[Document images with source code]
-.-.-

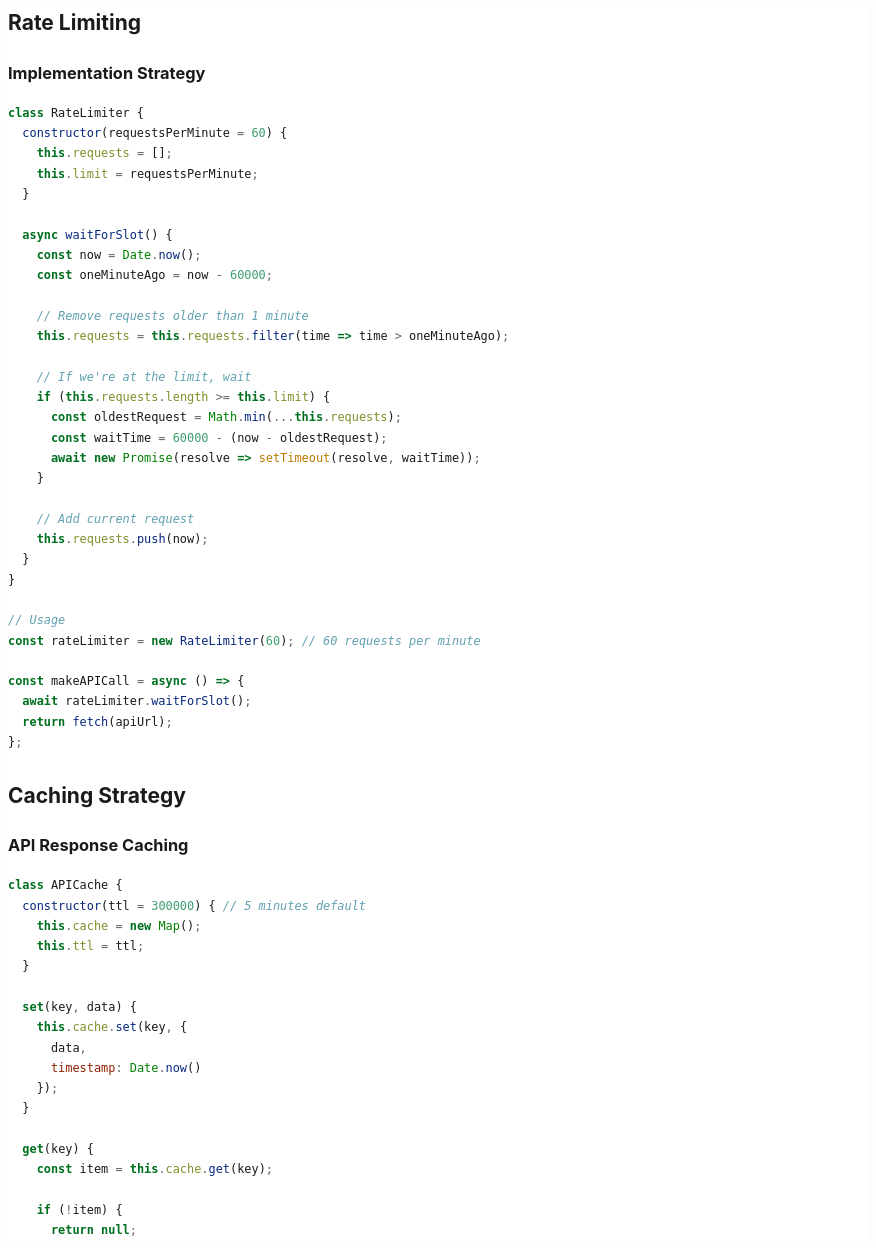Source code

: 
## Rate Limiting

### Implementation Strategy

```javascript
class RateLimiter {
  constructor(requestsPerMinute = 60) {
    this.requests = [];
    this.limit = requestsPerMinute;
  }
  
  async waitForSlot() {
    const now = Date.now();
    const oneMinuteAgo = now - 60000;
    
    // Remove requests older than 1 minute
    this.requests = this.requests.filter(time => time > oneMinuteAgo);
    
    // If we're at the limit, wait
    if (this.requests.length >= this.limit) {
      const oldestRequest = Math.min(...this.requests);
      const waitTime = 60000 - (now - oldestRequest);
      await new Promise(resolve => setTimeout(resolve, waitTime));
    }
    
    // Add current request
    this.requests.push(now);
  }
}

// Usage
const rateLimiter = new RateLimiter(60); // 60 requests per minute

const makeAPICall = async () => {
  await rateLimiter.waitForSlot();
  return fetch(apiUrl);
};
```

## Caching Strategy

### API Response Caching

```javascript
class APICache {
  constructor(ttl = 300000) { // 5 minutes default
    this.cache = new Map();
    this.ttl = ttl;
  }
  
  set(key, data) {
    this.cache.set(key, {
      data,
      timestamp: Date.now()
    });
  }
  
  get(key) {
    const item = this.cache.get(key);
    
    if (!item) {
      return null;
```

-.-.-

**TASK DIRECTIONS**.
Could you repeat every record exactly as written, with the pictures left out?

**TASK OUTPUT**.
Source code

: 
## Rate Limiting

### Implementation Strategy

```javascript
class RateLimiter {
  constructor(requestsPerMinute = 60) {
    this.requests = [];
    this.limit = requestsPerMinute;
  }
  
  async waitForSlot() {
    const now = Date.now();
    const oneMinuteAgo = now - 60000;
    
    // Remove requests older than 1 minute
    this.requests = this.requests.filter(time => time > oneMinuteAgo);
    
    // If we're at the limit, wait
    if (this.requests.length >= this.limit) {
      const oldestRequest = Math.min(...this.requests);
      const waitTime = 60000 - (now - oldestRequest);
      await new Promise(resolve => setTimeout(resolve, waitTime));
    }
    
    // Add current request
    this.requests.push(now);
  }
}

// Usage
const rateLimiter = new RateLimiter(60); // 60 requests per minute

const makeAPICall = async () => {
  await rateLimiter.waitForSlot();
  return fetch(apiUrl);
};
```

## Caching Strategy

### API Response Caching

```javascript
class APICache {
  constructor(ttl = 300000) { // 5 minutes default
    this.cache = new Map();
    this.ttl = ttl;
  }
  
  set(key, data) {
    this.cache.set(key, {
      data,
      timestamp: Date.now()
    });
  }
  
  get(key) {
    const item = this.cache.get(key);
    
    if (!item) {
      return null;
```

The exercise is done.